RAID, you have been around for my entire career, and you did a great job for a long time. But, now that hard drives are approaching 10 TB, our relationship is over…and it has been for several years. Sure, you still work well enough with small drives, and even for some workloads… OLTP and high performance databases rely on 1 and 10, but everything else? Well, it’s time to break up.

Sure, protection against drive failure is still important and always will be, but focusing on drive level protection is history. Protection at the object level, or file, or block, is the future, and it is a future without you. Now that I can deploy object storage that is fast enough for the majority of my workloads, why do I need your old-style controller based protection? I can protect my data by applying erasure coding and replication at the object level, making my storage a commodity by leveraging software. Sure, software needs to run on hardware to be useful, but I can use common hardware instead of your specialized proprietary stuff that costs too much and lacks flexibility.

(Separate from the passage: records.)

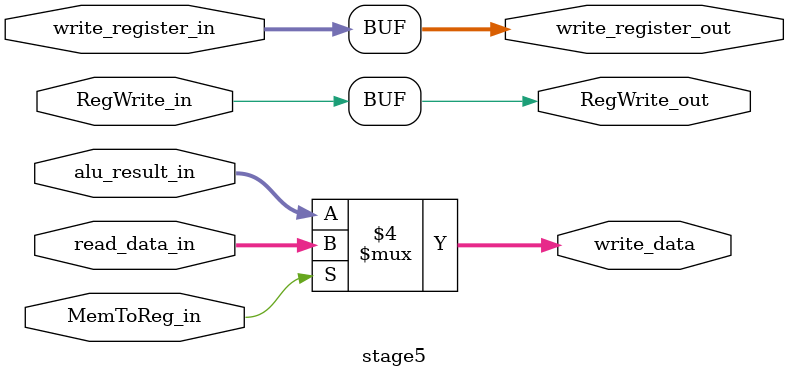
<source format=sv>
`timescale 1ns / 1ps


module stage5(write_register_in,alu_result_in,MemToReg_in,RegWrite_in, write_register_out,
    write_data, read_data_in, RegWrite_out);

input logic [4:0] write_register_in;
input logic MemToReg_in;
input logic RegWrite_in;
input logic signed [63:0] alu_result_in;
input logic signed [63:0]read_data_in;


output logic [4:0] write_register_out;
output logic signed [63:0] write_data;
output logic RegWrite_out;

assign write_register_out=write_register_in;
assign RegWrite_out = RegWrite_in;

always @(*)
begin
if (!MemToReg_in) write_data=alu_result_in;
else write_data=read_data_in;
end


endmodule

</source>
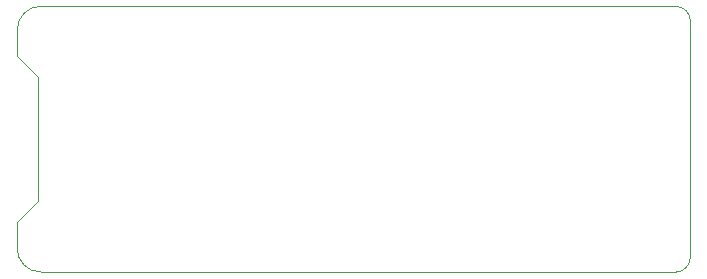
<source format=gm1>
G04 #@! TF.GenerationSoftware,KiCad,Pcbnew,7.0.7*
G04 #@! TF.CreationDate,2023-08-29T18:05:24+01:00*
G04 #@! TF.ProjectId,NB3_hindbrain,4e42335f-6869-46e6-9462-7261696e2e6b,0.0.1*
G04 #@! TF.SameCoordinates,PX4af0920PY4c4db10*
G04 #@! TF.FileFunction,Profile,NP*
%FSLAX46Y46*%
G04 Gerber Fmt 4.6, Leading zero omitted, Abs format (unit mm)*
G04 Created by KiCad (PCBNEW 7.0.7) date 2023-08-29 18:05:24*
%MOMM*%
%LPD*%
G01*
G04 APERTURE LIST*
G04 #@! TA.AperFunction,Profile*
%ADD10C,0.050000*%
G04 #@! TD*
G04 APERTURE END LIST*
D10*
X0Y-7000000D02*
X0Y-9250000D01*
X1750000Y-5250000D02*
X0Y-7000000D01*
X55750000Y-11250000D02*
G75*
G03*
X57000000Y-10000000I0J1250000D01*
G01*
X0Y7000000D02*
X1750000Y5250000D01*
X57000000Y10000000D02*
G75*
G03*
X55750000Y11250000I-1250000J0D01*
G01*
X0Y-9250000D02*
G75*
G03*
X2000000Y-11250000I2000000J0D01*
G01*
X57000000Y10000000D02*
X57000000Y-10000000D01*
X0Y9250000D02*
X0Y7000000D01*
X2000000Y11250000D02*
X55750000Y11250000D01*
X1750000Y5250000D02*
X1750000Y-5250000D01*
X2000000Y11250000D02*
G75*
G03*
X0Y9250000I0J-2000000D01*
G01*
X55750000Y-11250000D02*
X2000000Y-11250000D01*
M02*

</source>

Now, don’t think that I am leaving you completely. You can still run in my hardware, but only on the boot drives. My software-defined storage still needs protection against a boot drive failing, and you are really good at that. For the hundreds of terabytes of data in the system, sorry, but you can’t help.

Yes, you have RAID 5 and 6, but erasure coding gets me more benefit in a large system with a lot of data. I can rebuild objects, not drives. I also have the flexibility to apply different levels of protection using the same drives. I’m not stuck with your antiquated RAID groups any longer. You know how you put additional load on drives when one fails and the set is rebuilding? Well, erasure coding lets me distribute the work across more drives in the system, while focusing on objects and not drives, which means that the probability of another drive failure due to excessive activity goes down. More drives participating means that each one is doing less work. I know, I know, you think you can solve this with larger RAID sets, but it just isn’t true. What’s that old saying about lipstick on a pig?

I even have local replication for high performance and low latency requirements. You thought that RAID 1 and 10 were the only way to get high performance, but you were wrong. Local replication lets me keep multiple copies of each object, on different drives and even different nodes. I can even store more than just 1 replica. With local replication, I can store 9 replicas, which means 10 copies of each object. Sure, that is a lot of copies, but just try and do that with RAID 1. It doesn’t mean I have to store 10 copies, but I like to keep my options open.

So, RAID, we can still be friends. You get the small data, like boot drives. The big data, important data, and the data I really care about are all going to be stored as objects with local replication or erasure coding.